Aim of the exercise: The listing below contains a span that opens with the line containing "Prompt Generation" and closes with the line containing "hard work of paying for this". Return that span exactly.

Input data:
"""

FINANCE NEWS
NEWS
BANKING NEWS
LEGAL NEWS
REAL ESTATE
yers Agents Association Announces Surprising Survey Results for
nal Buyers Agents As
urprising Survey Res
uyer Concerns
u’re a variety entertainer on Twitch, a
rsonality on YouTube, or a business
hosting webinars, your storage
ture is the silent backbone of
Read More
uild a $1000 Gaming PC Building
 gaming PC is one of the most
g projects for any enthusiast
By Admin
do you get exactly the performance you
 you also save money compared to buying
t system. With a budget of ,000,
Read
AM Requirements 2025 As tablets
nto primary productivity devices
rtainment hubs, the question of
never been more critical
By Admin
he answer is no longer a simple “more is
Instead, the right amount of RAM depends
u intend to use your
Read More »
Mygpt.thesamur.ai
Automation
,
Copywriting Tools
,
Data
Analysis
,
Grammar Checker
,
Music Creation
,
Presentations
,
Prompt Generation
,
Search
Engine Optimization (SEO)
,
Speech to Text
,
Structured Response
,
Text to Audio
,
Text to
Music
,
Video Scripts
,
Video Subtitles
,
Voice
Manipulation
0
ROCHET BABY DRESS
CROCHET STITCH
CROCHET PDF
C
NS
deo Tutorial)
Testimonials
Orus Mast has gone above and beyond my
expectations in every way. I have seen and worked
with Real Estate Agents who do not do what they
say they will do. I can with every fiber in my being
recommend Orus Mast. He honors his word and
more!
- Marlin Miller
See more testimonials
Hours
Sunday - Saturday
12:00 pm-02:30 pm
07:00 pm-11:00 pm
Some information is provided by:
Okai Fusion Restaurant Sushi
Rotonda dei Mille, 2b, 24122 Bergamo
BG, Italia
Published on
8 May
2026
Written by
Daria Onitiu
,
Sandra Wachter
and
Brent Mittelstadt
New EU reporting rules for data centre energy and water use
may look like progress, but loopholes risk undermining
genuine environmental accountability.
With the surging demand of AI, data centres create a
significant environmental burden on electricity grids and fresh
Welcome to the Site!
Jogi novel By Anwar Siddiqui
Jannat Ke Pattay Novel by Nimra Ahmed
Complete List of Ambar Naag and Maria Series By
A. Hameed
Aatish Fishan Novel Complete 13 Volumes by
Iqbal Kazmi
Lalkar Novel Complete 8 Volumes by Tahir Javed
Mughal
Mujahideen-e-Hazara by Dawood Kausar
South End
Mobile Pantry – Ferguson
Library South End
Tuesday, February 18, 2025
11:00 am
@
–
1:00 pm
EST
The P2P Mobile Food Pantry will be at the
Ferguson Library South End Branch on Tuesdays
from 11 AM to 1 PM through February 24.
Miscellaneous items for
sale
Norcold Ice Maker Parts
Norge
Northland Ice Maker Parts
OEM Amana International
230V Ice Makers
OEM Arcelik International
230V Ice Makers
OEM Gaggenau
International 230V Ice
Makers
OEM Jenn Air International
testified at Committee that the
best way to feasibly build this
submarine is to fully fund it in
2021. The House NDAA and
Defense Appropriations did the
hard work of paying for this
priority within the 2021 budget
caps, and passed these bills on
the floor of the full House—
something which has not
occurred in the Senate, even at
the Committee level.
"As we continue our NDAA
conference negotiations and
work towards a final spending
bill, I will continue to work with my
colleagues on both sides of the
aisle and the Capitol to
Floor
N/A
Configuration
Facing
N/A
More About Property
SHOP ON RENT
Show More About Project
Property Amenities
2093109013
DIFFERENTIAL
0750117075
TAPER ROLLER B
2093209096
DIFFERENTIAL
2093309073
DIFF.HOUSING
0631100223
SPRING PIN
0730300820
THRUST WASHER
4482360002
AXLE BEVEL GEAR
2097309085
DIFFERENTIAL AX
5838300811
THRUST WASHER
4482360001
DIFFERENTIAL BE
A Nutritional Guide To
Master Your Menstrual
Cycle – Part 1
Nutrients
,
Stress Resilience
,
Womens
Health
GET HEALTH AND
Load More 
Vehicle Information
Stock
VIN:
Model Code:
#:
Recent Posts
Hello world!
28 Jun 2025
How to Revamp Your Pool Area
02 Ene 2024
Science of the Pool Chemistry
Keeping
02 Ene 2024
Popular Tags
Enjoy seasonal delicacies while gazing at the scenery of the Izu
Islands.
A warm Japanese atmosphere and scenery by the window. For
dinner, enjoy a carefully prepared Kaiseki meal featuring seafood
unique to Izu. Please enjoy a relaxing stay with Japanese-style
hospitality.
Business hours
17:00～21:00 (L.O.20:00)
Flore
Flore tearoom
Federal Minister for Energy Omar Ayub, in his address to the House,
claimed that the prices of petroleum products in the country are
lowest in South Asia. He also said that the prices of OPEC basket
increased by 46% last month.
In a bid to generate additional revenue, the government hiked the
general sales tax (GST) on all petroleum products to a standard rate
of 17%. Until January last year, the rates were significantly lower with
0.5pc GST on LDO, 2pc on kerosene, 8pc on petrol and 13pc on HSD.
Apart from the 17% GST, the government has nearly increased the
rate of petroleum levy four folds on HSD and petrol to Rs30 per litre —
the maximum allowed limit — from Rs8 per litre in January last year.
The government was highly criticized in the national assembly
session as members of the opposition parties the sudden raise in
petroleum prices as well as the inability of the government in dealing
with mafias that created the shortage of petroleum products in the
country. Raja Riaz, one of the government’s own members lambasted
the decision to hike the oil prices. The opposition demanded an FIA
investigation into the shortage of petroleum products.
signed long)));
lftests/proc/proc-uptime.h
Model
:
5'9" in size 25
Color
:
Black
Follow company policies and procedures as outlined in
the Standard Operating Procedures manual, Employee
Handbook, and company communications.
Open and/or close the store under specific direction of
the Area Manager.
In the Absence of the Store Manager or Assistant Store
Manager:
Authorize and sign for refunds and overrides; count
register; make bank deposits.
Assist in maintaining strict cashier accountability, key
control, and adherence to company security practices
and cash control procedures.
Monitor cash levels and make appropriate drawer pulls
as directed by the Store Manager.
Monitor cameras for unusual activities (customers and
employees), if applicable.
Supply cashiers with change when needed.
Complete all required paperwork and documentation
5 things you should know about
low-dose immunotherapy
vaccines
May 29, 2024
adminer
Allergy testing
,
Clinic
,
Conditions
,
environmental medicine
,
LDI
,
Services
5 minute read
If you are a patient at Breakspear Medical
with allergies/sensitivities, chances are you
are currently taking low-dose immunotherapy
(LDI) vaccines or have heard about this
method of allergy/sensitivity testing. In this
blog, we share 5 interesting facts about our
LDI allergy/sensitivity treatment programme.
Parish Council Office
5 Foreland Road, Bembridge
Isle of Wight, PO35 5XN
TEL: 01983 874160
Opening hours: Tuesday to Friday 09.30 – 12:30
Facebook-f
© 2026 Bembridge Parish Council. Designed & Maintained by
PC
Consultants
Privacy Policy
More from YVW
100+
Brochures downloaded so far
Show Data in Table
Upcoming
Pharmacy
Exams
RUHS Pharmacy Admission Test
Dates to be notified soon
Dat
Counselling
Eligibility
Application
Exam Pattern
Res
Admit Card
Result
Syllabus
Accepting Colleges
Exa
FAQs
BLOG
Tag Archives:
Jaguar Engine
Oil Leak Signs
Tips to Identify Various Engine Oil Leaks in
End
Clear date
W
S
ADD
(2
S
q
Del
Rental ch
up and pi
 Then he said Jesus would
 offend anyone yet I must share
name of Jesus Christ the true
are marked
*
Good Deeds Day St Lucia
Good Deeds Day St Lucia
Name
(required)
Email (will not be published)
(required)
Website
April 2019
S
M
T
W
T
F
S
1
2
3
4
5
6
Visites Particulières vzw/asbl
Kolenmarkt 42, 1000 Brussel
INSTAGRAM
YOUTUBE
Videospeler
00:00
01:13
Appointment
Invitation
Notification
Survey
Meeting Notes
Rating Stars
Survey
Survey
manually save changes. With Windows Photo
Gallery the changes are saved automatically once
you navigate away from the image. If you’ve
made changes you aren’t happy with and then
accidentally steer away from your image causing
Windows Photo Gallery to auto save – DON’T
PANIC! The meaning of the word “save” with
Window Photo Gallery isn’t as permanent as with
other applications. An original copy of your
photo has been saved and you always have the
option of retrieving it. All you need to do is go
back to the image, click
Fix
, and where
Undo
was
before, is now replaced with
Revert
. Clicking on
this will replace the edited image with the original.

"""

Output of the task:
Prompt Generation
,
Search
Engine Optimization (SEO)
,
Speech to Text
,
Structured Response
,
Text to Audio
,
Text to
Music
,
Video Scripts
,
Video Subtitles
,
Voice
Manipulation
0
ROCHET BABY DRESS
CROCHET STITCH
CROCHET PDF
C
NS
deo Tutorial)
Testimonials
Orus Mast has gone above and beyond my
expectations in every way. I have seen and worked
with Real Estate Agents who do not do what they
say they will do. I can with every fiber in my being
recommend Orus Mast. He honors his word and
more!
- Marlin Miller
See more testimonials
Hours
Sunday - Saturday
12:00 pm-02:30 pm
07:00 pm-11:00 pm
Some information is provided by:
Okai Fusion Restaurant Sushi
Rotonda dei Mille, 2b, 24122 Bergamo
BG, Italia
Published on
8 May
2026
Written by
Daria Onitiu
,
Sandra Wachter
and
Brent Mittelstadt
New EU reporting rules for data centre energy and water use
may look like progress, but loopholes risk undermining
genuine environmental accountability.
With the surging demand of AI, data centres create a
significant environmental burden on electricity grids and fresh
Welcome to the Site!
Jogi novel By Anwar Siddiqui
Jannat Ke Pattay Novel by Nimra Ahmed
Complete List of Ambar Naag and Maria Series By
A. Hameed
Aatish Fishan Novel Complete 13 Volumes by
Iqbal Kazmi
Lalkar Novel Complete 8 Volumes by Tahir Javed
Mughal
Mujahideen-e-Hazara by Dawood Kausar
South End
Mobile Pantry – Ferguson
Library South End
Tuesday, February 18, 2025
11:00 am
@
–
1:00 pm
EST
The P2P Mobile Food Pantry will be at the
Ferguson Library South End Branch on Tuesdays
from 11 AM to 1 PM through February 24.
Miscellaneous items for
sale
Norcold Ice Maker Parts
Norge
Northland Ice Maker Parts
OEM Amana International
230V Ice Makers
OEM Arcelik International
230V Ice Makers
OEM Gaggenau
International 230V Ice
Makers
OEM Jenn Air International
testified at Committee that the
best way to feasibly build this
submarine is to fully fund it in
2021. The House NDAA and
Defense Appropriations did the
hard work of paying for this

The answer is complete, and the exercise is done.